Over the next few years, Samaiden, which has a workforce of around 150, will focus on strengthening internal systems to manage multiple projects simultaneously, instead of significantly expanding its headcount.
Tough times for rooftop solar segment
Since the introduction of the feed-in tariff programme in 2012, Malaysia’s solar industry has experienced several boom-and-bust cycles. The policy initially attracted hundreds of service providers, but many smaller players eventually exited the market. Demand surged again after improvements to the net energy metering framework in 2019 and incentives for residential installations.
Chow believes the sector is now entering another consolidation phase, owing to the slowdown in residential demand as well as the weakened rooftop installation market for commercial and industrial customers arising from policy changes that have lengthened investment returns, such as standby capacity charges and battery installations.
Unlike earlier frameworks that imposed quotas and created urgency, the current structure encourages a wait-and-see approach. As a result, smaller installers that expanded aggressively during the boom years are facing declining demand.
Nevertheless, Chow says Samaiden remains shielded, given its pipeline of LSS projects and secured panel supply.
Looking ahead, she expects solar projects in Malaysia to become larger and more complex, particularly if government tenders incorporate battery energy storage systems.
“[Compared to the current size of 100mw,] the next projects could reach 500mw, and with battery integration, their value would easily run into billions,” Chow says.
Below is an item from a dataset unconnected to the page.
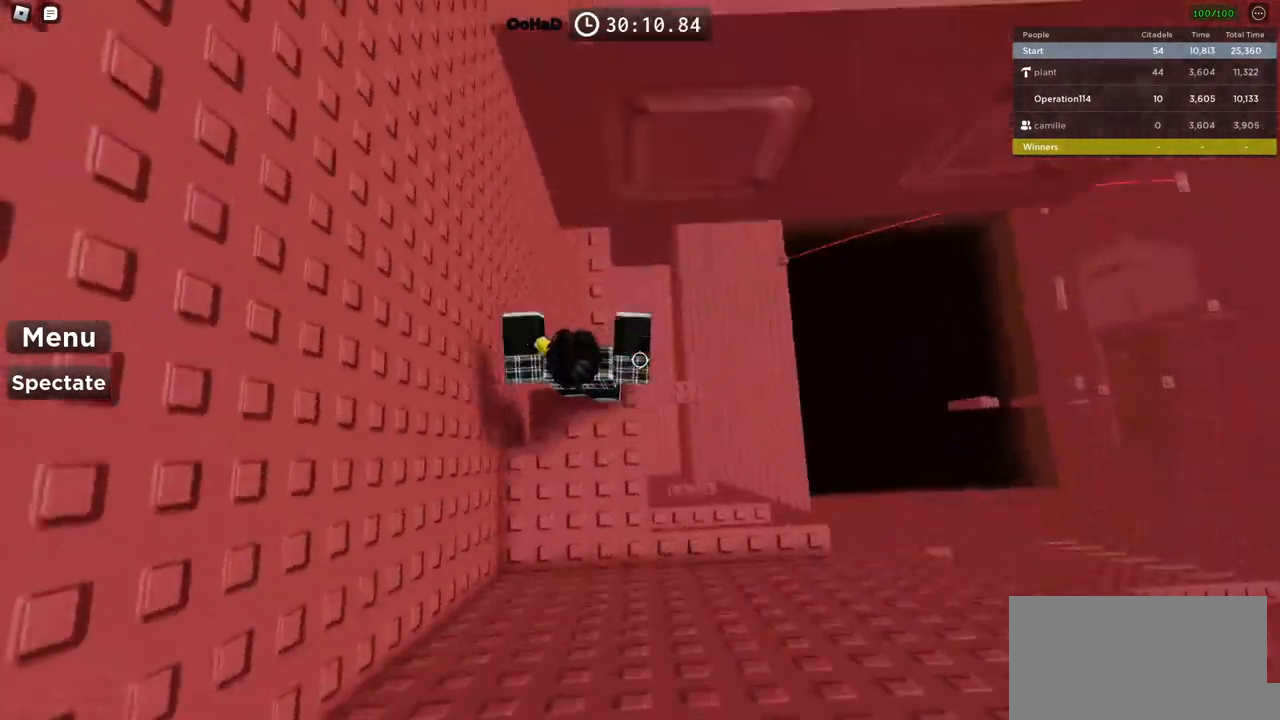
{"keys": ["w"], "events": []}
Such projects will demand stronger balance sheets, experienced contractors and more sophisticated financing structures. “With larger projects, costs are higher. But as long as we have the balance sheet and the right partners, we can continue to participate,” she adds.
On the financial front, Samaiden is set to deliver its fourth straight year of revenue and net profit growth. For the first half ended Dec 31, 2025 (1HFY2026), its net profit nearly doubled to RM15.23 million from a year ago, while revenue climbed 47% to RM191 million from RM129.43 million.
Over the past three years, the company has consistently expanded both its top and bottom lines. Net profit rose from RM10.1 million on revenue of RM171 million in FY2023, to RM16 million on RM227 million in FY2024, and further to RM20.2 million on RM354 million in FY2025.
All six analysts covering Samaiden have “buy” calls, with target prices ranging from Affin Hwang Investment Bank’s RM1.50 to TA Securities’ RM1.96. The average target price is RM1.72, implying an upside potential of 65.4% based on last Wednesday’s closing price of RM1.04 that valued the company at RM523.5 million.
Kenanga Research, which has Samaiden as its top solar sector pick, expects the company’s market share to rise from 5% to 12%, supported by near-term order book replenishment from LSS5+, for which about half of capacity remains unallocated.
“Given its established track record in ground-mounted solar EPCC projects, we believe Samaiden remains well positioned to scale its LSS5+ market share towards 12%, supported by a strong balance sheet and about RM1.39 billion in unutilised sukuk facilities, providing tender headroom of more than 300mw,” the research house said in a Feb 26 note.
According to AskEdge data, Samaiden is trading at a price-earnings ratio of 17.6 times, lower than peers such as Solarvest Holdings Bhd (KL:SLVEST) at 25.6 times, Pekat Group Bhd (KL:PEKAT) at 21.7 times, Northern Solar Holdings Bhd (KL:NORTHERN) at 19.7 times and Sunview Group Bhd (KL:SUNVIEW) at 43.7 times.